Activity A
In the passage on the English folk revival, what is the name of the all-male federation of dance teams?

Study text
- - -
Academic folklorists like Ronald Hutton now dismiss this as romantic piffle, for which there is no solid evidence.  Perhaps it might be safer, then, to bracket these dance traditions with more familiar forms of single-gender sociability - like stag nights and hen parties, or Sunday morning football leagues, and Wednesday night aerobics classes.  Nevertheless, in small communities where old traditions do survive, some local people still claim that if the dance isn't done right, the crops don't thrive.  Dismiss this story if you wish - but Gardiner and his associates seem to have swallowed it whole.  So for them, women dancing the morris was blasphemy.

Their federation of dance teams - the Morris Ring - was (and remains) an all-male organisation, often accused of machismo and misogyny.  Nevertheless, the gusto which Gardiner and his associates injected into the revival did succeed in dispersing some of the prissiness associated with Sharp's approach.  Gardiner, however, was as autocratic as Sharp - in the 'twenties he even flirted with Fascism, though he backed off when Hitler's agenda became apparent.  And some of his followers were (and still are) rigidly dogmatic in their approach to preserving their version of the tradition.  So, as Europe staggered towards another conflict, England's folklorists continued bickering, until air raid sirens drowned the debate.


War, and post war austerity, stalled the revival again, though the EFDSS and the Morris Ring struggled to keep it going.  As austerity gave way to affluence, there were brief spasms of popularity for various types of folk-based music, from the square-dance fad of the early '50s, through the skiffle craze, the political folk-drama of Ewan MacColl and Joan Littlewood, the folk-protest songs of the Dylan era ...  all the way to Riverdance, and the recent boom in new-age Celtic Muzak.

None of these crazes made a secure cultural base for traditional music of any sort - certainly not for English traditional music.  Many folksong clubs, and folk-dance groups, appeared, flourished for a while, and folded.  Specialist record labels and little magazines came and went.  Interesting radio programmes emerged, then disappeared, or got dumbed down.  This was the 'folk scene' I stumbled into in 1960, and have been stumbling along with ever since.  It was - and on the whole, still is - a small-scale, low-key affair, mostly run by amateurs, with indifferent financial success.

Meanwhile, despite Sharp's belief that he had documented the last generation of folk singers and dancers, a few village performers kept their traditions alive in their local communities.  People like Jim Phillips in Headington, Billy Pigg in Northumberland, Jacky Berisford in Wharfedale, and the Copper family in Sussex, still preserved their cultural heritage in their own way, often maintaining a slightly ironic detachment from the polite purists of the EFDSS, and from the rowdy radicals of the folk-clubs.
- - -
Data extracts
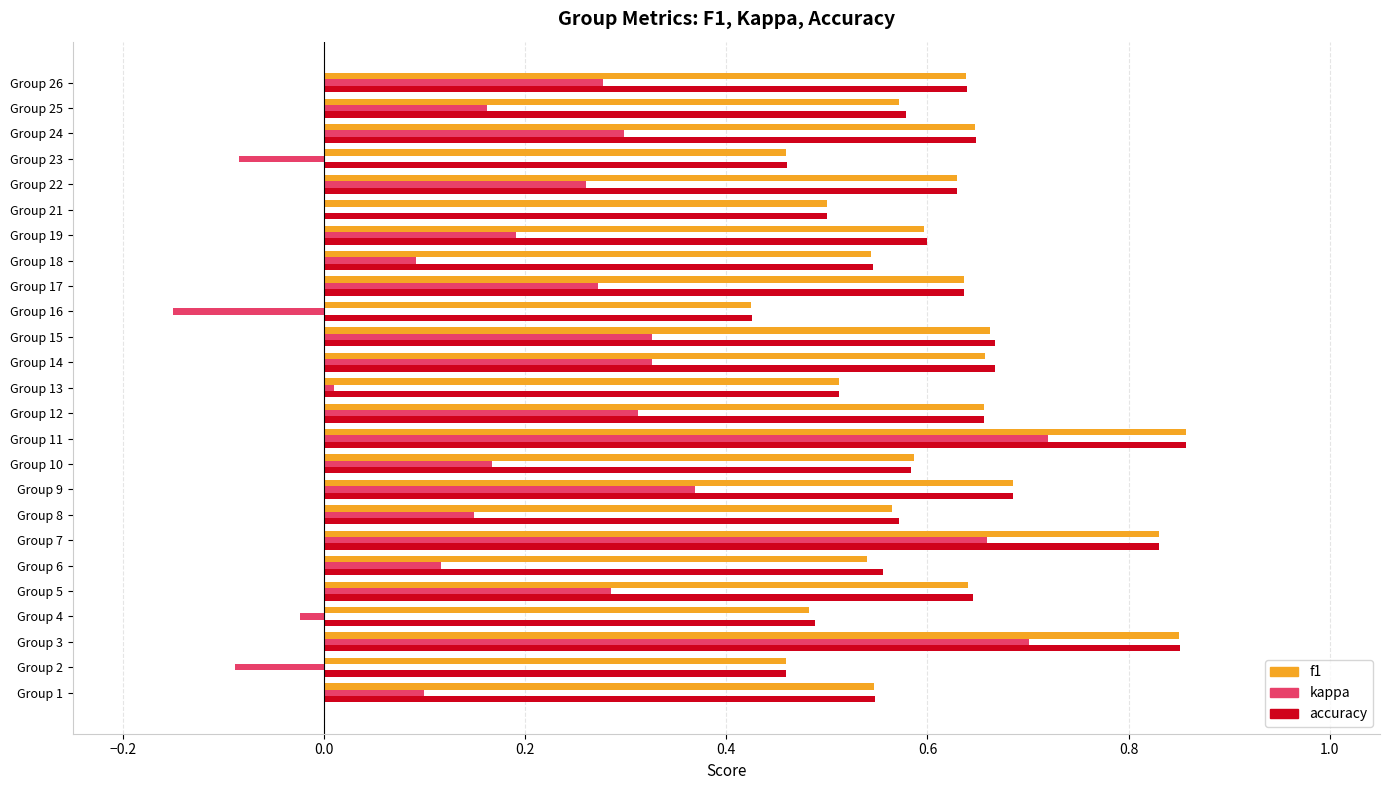

How many accuracy values are between 0 and 1?

25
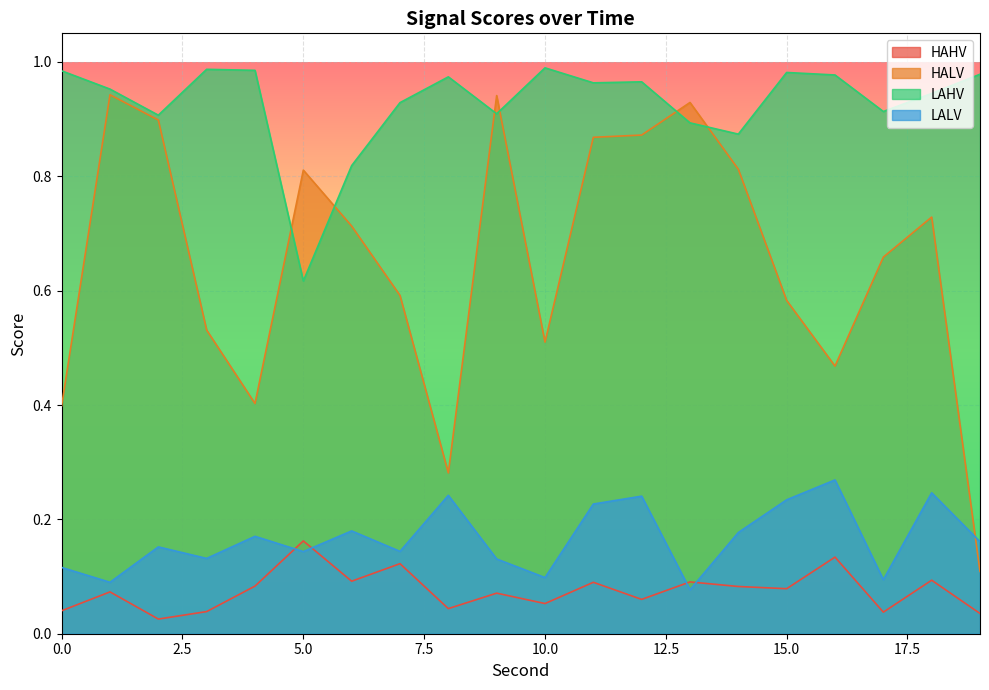

The LAHV series shows 0.4 at 6. True or false?

False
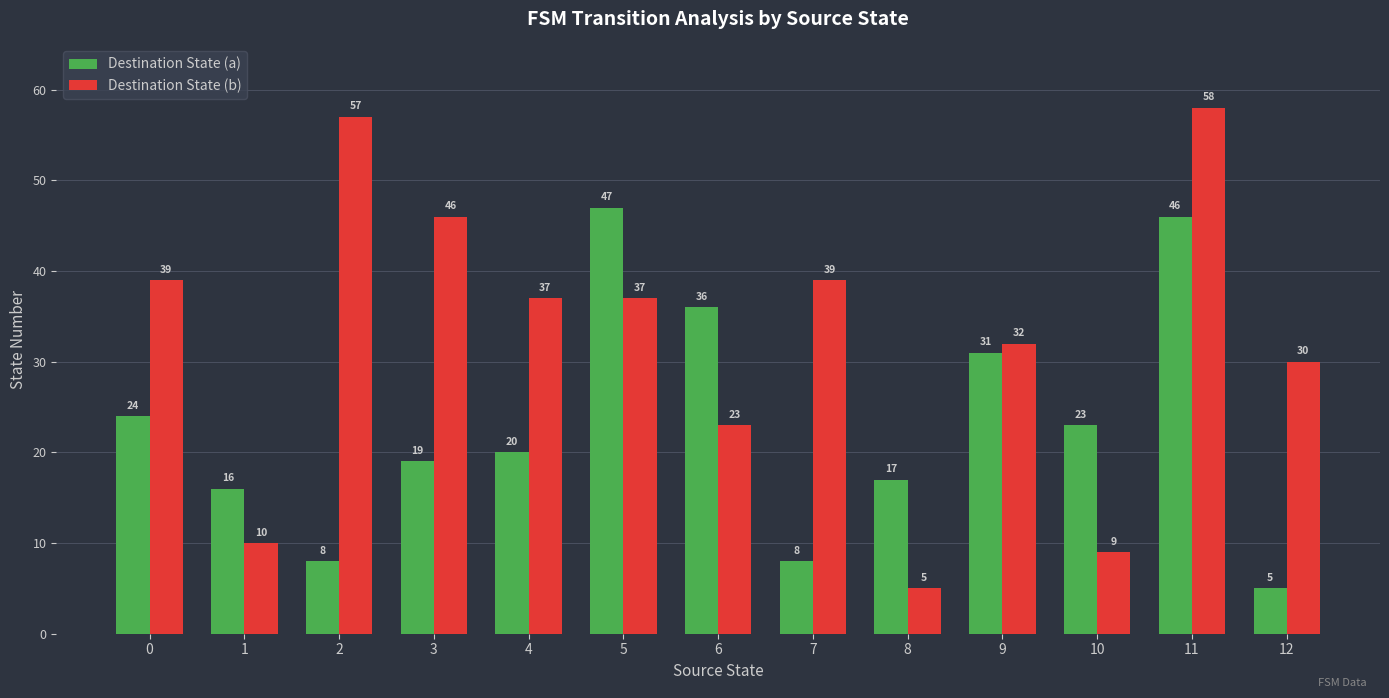

Which series changed the most between 5 and 12?

Destination State (a)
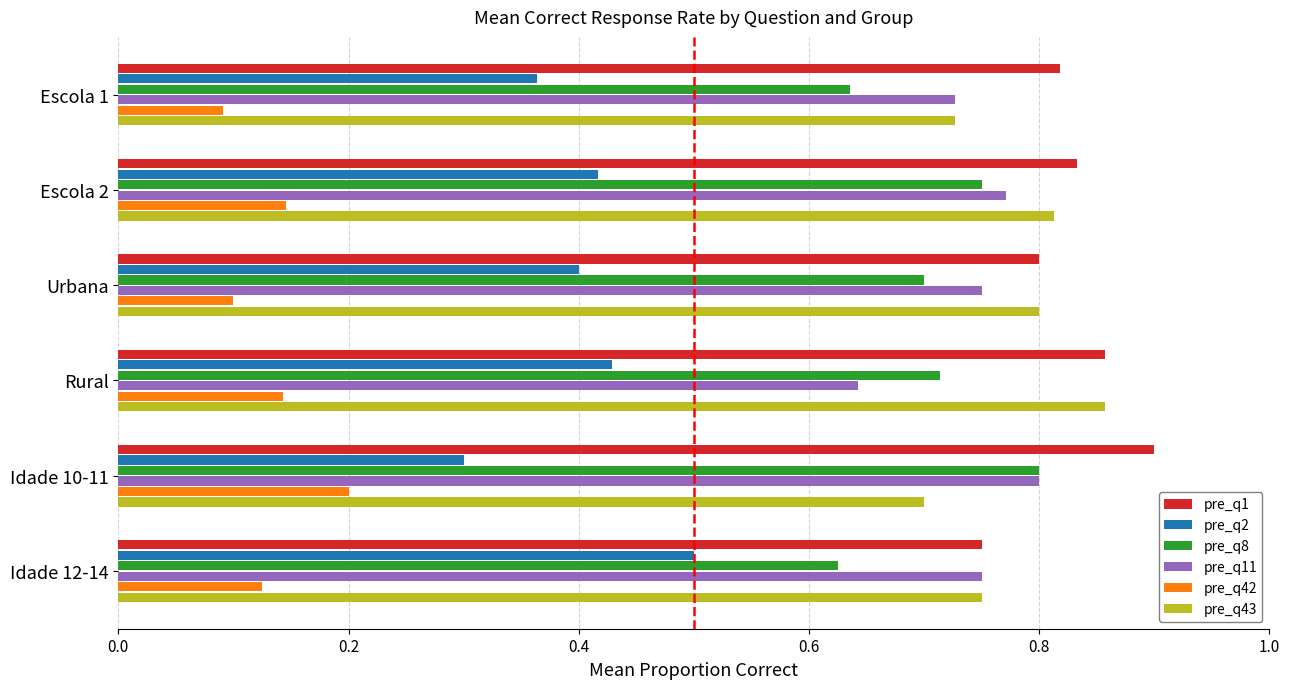

What is the sum of the pre_q11 values at Idade 12-14 and Escola 1?

1.5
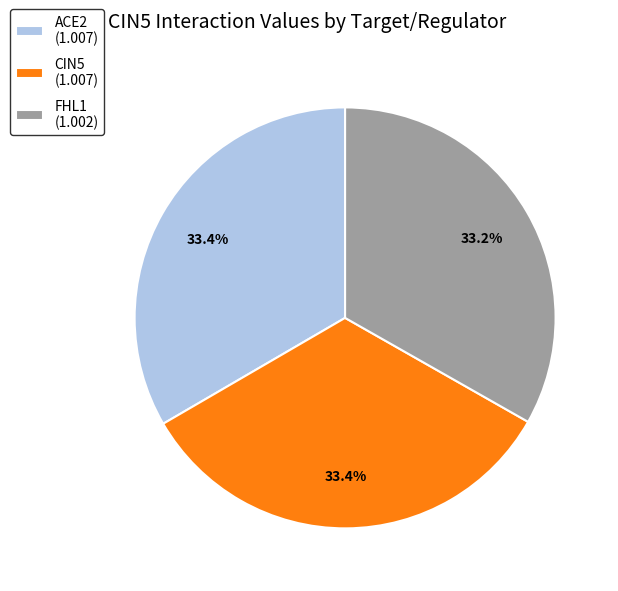

Is ACE2 (1.007) the majority of the pie?

No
- - -
Activity B
Please turn the records from the line with "Destination State (a)" through the end of the records into a JSON list of strings, one string per line, with blank lines and pictures left out.

Task response A
The Morris Ring.

Task response B
[
  "Destination State (a)",
  "What is the sum of the pre_q11 values at Idade 12-14 and Escola 1?",
  "1.5",
  "Is ACE2 (1.007) the majority of the pie?",
  "No"
]